| What to do |
Gather each line of the entries below that includes "optical".

| Study material |
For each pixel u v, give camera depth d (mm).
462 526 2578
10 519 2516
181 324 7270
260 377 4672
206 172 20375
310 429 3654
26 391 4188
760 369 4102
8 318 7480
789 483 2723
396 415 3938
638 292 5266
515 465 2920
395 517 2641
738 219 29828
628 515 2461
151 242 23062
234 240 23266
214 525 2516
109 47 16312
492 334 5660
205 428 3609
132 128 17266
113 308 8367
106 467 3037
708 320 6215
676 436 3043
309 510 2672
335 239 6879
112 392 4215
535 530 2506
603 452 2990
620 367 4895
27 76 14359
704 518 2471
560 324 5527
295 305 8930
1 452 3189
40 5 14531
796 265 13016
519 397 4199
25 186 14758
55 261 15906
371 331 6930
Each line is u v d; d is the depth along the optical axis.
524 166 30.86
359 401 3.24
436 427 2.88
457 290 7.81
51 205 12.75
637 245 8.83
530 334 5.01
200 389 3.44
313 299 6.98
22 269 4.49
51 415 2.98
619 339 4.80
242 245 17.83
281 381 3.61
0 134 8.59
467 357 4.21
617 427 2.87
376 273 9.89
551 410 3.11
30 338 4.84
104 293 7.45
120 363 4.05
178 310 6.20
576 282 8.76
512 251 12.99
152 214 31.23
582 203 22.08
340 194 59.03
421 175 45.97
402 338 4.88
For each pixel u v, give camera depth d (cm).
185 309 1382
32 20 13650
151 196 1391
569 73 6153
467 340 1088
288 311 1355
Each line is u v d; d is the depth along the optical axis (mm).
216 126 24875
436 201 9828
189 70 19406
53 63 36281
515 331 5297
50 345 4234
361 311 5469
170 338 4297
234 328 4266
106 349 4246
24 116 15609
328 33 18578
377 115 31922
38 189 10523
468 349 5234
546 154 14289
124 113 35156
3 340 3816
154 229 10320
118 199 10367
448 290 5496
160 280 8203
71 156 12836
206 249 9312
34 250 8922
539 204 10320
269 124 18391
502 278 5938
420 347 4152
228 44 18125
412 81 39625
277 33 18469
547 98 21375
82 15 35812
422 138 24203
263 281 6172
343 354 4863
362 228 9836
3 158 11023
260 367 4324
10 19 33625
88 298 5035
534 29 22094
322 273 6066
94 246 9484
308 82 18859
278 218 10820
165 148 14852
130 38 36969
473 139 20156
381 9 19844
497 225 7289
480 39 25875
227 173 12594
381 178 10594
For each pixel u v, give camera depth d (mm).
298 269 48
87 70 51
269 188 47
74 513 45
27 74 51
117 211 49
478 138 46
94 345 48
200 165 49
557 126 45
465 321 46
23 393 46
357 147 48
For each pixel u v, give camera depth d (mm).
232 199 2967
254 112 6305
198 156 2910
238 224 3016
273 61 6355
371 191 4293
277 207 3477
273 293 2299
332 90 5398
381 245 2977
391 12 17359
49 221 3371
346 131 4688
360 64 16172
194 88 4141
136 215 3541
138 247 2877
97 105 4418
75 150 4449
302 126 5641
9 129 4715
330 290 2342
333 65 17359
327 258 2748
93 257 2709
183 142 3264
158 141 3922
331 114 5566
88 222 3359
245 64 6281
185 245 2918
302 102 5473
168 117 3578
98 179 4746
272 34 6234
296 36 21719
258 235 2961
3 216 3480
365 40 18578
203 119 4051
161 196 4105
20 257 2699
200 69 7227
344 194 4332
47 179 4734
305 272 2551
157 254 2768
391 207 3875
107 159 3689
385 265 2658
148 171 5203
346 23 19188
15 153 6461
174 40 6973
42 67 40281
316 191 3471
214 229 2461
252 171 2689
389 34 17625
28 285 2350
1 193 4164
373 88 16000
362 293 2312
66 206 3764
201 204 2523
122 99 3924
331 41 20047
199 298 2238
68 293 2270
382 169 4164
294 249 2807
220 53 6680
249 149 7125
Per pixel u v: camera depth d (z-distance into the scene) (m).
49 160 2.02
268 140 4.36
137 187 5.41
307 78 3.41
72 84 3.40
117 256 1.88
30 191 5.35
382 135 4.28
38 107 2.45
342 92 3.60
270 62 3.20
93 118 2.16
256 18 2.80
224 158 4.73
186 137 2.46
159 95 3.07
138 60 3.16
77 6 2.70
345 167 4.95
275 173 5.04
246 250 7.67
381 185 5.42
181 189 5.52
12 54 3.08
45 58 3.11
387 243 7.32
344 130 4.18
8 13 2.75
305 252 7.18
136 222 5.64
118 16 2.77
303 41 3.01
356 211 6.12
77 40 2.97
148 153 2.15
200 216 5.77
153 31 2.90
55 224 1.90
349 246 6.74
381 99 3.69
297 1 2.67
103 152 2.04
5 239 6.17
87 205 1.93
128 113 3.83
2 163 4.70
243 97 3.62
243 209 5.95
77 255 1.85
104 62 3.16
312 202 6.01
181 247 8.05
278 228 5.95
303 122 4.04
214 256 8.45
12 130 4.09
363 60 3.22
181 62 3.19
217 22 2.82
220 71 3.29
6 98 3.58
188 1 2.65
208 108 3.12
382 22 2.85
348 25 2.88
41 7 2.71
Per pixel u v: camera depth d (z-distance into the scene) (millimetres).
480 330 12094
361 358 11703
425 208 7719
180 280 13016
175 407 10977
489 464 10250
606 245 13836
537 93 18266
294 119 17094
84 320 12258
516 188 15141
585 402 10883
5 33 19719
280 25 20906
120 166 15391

| Result |
Each line is u v d; d is the depth along the optical axis.
Each line is u v d; d is the depth along the optical axis (mm).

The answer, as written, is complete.